In fact, it would be Machado’s impending free agency that should be on the shorter end of concerns for the Yankees front office. Even with the team’s desire to stay below the luxury tax threshold, they should have enough assets to add one large contact at the deadline and stay under. The Yankees would also be on the short list of teams that would be able to meet Machado’s large contract demands after the season. That coupled with offering him the chance to play third for a World Series contender would make it likely that they could convince him to stick around.
The final problem would be that it doesn’t address one of the more glaring needs of the team: starting pitching. The Yankees have been linked to numerous starting pitchers, but none of them appear to be star-level caliber. The team’s pitching staff ranks second in the MLB in ERA, right behind the squad they lost to in last year’s ALCS, the Houston Astros. Unless Machado can take the mound every five days (unlikely), he would not be the answer for the team’s issue of starting pitching depth.
The package would be costly (likely Andujar and Florial to start) and it may not solve the teams most important problem, but the acquisition of Manny Machado would make the entire sport of baseball go weak in the knees.

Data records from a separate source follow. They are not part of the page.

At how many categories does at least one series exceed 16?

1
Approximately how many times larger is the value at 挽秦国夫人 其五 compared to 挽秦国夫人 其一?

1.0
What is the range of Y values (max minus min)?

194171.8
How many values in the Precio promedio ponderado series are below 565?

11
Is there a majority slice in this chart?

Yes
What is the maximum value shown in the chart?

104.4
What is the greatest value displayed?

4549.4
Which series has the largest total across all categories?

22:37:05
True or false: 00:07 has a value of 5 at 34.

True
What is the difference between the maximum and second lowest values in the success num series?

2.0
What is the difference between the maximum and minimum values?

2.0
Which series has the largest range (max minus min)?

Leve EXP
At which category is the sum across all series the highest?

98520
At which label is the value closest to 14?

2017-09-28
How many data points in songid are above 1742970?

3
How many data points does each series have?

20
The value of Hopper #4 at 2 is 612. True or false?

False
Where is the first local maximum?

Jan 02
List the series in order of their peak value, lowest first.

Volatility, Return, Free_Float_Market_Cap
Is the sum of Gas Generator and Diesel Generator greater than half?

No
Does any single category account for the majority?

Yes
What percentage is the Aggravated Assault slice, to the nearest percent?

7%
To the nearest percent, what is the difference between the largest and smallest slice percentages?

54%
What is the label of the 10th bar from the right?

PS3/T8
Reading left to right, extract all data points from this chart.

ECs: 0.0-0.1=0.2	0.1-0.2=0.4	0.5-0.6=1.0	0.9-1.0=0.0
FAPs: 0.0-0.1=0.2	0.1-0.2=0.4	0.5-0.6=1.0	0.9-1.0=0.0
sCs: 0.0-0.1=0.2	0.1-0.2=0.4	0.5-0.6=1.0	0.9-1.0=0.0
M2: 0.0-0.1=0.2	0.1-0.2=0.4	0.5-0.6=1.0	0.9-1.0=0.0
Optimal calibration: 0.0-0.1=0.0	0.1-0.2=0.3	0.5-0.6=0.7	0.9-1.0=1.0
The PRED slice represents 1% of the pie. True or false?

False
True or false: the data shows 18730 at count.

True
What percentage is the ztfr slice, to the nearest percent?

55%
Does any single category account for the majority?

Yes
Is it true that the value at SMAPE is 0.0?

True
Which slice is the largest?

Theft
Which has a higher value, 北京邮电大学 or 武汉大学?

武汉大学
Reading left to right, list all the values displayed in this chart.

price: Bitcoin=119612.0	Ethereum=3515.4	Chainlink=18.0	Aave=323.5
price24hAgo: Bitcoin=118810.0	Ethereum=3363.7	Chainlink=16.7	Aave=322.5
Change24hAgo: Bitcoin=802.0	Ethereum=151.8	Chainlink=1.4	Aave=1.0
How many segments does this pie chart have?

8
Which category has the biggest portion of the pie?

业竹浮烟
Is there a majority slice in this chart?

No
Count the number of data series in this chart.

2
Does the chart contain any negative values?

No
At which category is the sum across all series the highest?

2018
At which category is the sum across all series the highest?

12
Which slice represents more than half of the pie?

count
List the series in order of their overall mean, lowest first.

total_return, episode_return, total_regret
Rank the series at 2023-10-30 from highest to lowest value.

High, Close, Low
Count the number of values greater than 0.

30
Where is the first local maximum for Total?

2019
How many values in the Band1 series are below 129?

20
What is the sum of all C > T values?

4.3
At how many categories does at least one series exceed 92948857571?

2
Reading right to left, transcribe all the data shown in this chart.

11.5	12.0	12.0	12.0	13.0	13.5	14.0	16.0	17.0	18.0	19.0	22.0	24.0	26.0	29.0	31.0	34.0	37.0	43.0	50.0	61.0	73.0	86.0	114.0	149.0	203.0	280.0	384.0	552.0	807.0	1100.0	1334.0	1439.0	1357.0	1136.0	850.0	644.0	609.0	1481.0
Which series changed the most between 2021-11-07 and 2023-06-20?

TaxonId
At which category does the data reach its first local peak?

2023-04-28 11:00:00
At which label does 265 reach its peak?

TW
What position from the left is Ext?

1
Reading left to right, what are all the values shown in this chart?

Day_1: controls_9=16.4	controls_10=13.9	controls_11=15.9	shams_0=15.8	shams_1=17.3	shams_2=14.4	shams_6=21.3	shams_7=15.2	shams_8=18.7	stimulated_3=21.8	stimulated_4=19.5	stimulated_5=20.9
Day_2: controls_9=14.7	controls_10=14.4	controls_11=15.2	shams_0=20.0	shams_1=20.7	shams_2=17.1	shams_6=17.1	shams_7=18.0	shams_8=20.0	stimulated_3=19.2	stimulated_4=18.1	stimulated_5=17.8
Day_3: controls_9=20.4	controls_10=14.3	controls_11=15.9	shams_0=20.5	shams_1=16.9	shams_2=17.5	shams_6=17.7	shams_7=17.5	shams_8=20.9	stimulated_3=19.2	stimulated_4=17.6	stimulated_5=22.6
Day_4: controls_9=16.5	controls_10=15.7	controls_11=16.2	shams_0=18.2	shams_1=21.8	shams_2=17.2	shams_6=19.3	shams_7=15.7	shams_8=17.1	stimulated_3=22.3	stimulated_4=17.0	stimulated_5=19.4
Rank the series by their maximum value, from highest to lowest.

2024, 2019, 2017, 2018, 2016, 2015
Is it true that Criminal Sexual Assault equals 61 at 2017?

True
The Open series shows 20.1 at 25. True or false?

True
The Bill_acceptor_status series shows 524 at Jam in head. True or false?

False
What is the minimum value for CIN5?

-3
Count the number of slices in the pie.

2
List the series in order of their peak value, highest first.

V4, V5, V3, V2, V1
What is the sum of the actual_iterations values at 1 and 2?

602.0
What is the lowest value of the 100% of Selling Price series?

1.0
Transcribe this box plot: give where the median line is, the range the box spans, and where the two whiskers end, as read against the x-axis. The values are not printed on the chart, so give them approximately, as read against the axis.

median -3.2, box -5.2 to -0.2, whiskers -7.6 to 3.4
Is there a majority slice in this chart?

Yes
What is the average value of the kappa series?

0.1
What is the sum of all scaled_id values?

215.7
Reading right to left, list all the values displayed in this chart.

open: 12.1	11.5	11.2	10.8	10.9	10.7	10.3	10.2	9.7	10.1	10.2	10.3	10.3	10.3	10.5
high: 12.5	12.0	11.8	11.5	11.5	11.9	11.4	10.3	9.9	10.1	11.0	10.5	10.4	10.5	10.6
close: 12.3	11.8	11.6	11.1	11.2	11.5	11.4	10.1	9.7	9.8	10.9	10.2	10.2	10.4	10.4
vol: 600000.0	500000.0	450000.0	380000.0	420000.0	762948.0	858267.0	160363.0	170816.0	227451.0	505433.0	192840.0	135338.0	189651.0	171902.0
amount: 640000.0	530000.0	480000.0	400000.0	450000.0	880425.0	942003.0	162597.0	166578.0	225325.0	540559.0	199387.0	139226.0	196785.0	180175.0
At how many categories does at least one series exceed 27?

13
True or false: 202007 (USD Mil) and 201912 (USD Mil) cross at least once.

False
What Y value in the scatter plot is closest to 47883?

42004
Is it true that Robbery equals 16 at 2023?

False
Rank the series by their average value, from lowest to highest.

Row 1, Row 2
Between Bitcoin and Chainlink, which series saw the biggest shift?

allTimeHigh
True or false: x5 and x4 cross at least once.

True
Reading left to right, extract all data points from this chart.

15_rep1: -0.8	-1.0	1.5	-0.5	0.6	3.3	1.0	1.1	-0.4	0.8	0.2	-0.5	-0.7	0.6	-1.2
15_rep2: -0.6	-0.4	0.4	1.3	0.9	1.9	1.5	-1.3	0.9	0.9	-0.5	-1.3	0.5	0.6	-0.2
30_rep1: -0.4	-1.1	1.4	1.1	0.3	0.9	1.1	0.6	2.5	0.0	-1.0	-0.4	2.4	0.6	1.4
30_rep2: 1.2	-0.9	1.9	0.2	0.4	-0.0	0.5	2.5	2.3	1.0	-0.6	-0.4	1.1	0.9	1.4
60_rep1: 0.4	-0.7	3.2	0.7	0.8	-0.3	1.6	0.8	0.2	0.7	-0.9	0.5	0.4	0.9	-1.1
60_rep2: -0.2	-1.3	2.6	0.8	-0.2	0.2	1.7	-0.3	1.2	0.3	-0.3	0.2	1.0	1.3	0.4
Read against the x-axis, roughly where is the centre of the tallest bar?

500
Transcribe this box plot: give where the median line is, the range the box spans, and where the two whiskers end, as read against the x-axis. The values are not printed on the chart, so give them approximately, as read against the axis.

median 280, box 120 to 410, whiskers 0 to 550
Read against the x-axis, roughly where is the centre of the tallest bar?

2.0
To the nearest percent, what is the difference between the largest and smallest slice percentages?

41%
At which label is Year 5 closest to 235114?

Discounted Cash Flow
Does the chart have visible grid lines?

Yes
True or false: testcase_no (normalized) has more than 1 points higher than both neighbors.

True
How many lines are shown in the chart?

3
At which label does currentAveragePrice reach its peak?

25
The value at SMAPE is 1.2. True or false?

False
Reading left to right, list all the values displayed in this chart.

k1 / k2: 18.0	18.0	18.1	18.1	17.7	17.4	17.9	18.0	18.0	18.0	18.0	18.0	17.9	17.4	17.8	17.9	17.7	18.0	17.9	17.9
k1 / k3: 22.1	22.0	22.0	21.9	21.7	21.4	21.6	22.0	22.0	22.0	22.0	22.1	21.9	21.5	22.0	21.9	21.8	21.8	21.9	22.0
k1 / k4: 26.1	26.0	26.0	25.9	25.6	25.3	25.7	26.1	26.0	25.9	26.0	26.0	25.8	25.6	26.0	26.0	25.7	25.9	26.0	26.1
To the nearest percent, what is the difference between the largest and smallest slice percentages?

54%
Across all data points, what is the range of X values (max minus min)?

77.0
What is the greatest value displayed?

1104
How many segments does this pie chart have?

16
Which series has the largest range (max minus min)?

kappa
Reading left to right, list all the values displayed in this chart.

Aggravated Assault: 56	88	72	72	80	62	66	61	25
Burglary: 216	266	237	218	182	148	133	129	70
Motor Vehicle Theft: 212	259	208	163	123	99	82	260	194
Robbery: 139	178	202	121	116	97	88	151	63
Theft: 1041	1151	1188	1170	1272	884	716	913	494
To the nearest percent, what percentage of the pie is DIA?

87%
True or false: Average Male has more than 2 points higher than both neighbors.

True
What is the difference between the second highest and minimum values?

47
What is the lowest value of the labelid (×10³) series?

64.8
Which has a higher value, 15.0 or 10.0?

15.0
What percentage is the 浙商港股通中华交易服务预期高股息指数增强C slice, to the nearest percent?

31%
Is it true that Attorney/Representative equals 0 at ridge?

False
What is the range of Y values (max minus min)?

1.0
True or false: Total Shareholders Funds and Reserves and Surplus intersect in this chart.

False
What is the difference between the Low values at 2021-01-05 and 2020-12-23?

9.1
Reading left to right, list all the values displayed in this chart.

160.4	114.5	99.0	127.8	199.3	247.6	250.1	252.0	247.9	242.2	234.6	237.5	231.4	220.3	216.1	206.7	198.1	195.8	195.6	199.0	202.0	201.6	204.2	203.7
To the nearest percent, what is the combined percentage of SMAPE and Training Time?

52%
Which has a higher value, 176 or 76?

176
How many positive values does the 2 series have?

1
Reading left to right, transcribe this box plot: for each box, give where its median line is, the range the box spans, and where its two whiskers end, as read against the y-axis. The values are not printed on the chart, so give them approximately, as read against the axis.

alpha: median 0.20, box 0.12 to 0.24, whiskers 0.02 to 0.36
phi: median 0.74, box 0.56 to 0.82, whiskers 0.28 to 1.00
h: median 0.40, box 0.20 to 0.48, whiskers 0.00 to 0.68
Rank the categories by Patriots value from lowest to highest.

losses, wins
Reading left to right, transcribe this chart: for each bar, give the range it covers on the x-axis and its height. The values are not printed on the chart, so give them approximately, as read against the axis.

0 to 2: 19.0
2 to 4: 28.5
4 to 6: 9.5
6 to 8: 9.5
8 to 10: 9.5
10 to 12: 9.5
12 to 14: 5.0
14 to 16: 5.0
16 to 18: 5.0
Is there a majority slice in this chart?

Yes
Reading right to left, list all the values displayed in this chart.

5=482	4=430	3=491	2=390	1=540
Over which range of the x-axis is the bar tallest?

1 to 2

It would be fascinating to possibly watch the best lineup in baseball against the best pitching staff in baseball in an ALCS rematch (one that the latter usually wins, just for the record).
Is it a move that is in the best interest of the organization, trading most of its stacked farm system for a player it doesn’t REALLY need? Probably not. Does it have other weaknesses that it should address? Of course. But, it would be a fun team to watch and the Yankees certainly have the farm system to make it happen. The team’s GM already did something similar this winter (and in the same swooping fashion) and it likely wouldn’t surprise anyone if he did it again. Even just daydreaming about the possibility might just make Brian Cashman turn it into a reality.